Instructions for the task ▸
Would you filter these records and copy every line that has the word "District"?

==== Task data

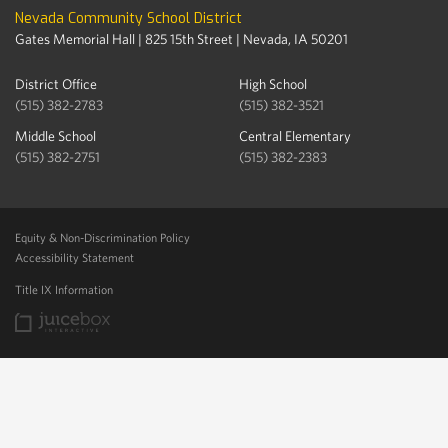
Nevada Community School District
Gates Memorial Hall | 825 15th Street | Nevada, IA 50201
District Office
High School
(515) 382-2783
(515) 382-3521
Middle School
Central Elementary
(515) 382-2751
(515) 382-2383
Equity & Non-Discrimination Policy
Accessibility Statement
Title IX Information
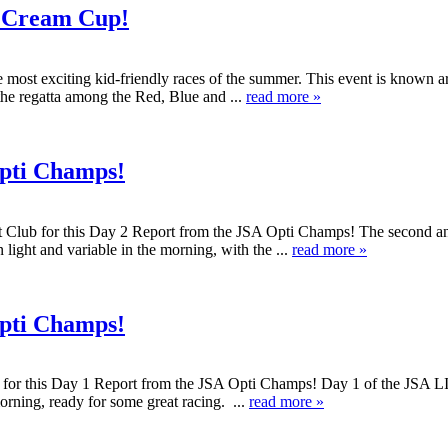
e Cream Cup!
 most exciting kid-friendly races of the summer. This event is known a
 the regatta among the Red, Blue and ...
read more »
Opti Champs!
t Club for this Day 2 Report from the JSA Opti Champs! The second a
 light and variable in the morning, with the ...
read more »
Opti Champs!
or this Day 1 Report from the JSA Opti Champs! Day 1 of the JSA LIS 
orning, ready for some great racing. ...
read more »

========

Written response ▸
Nevada Community School District
District Office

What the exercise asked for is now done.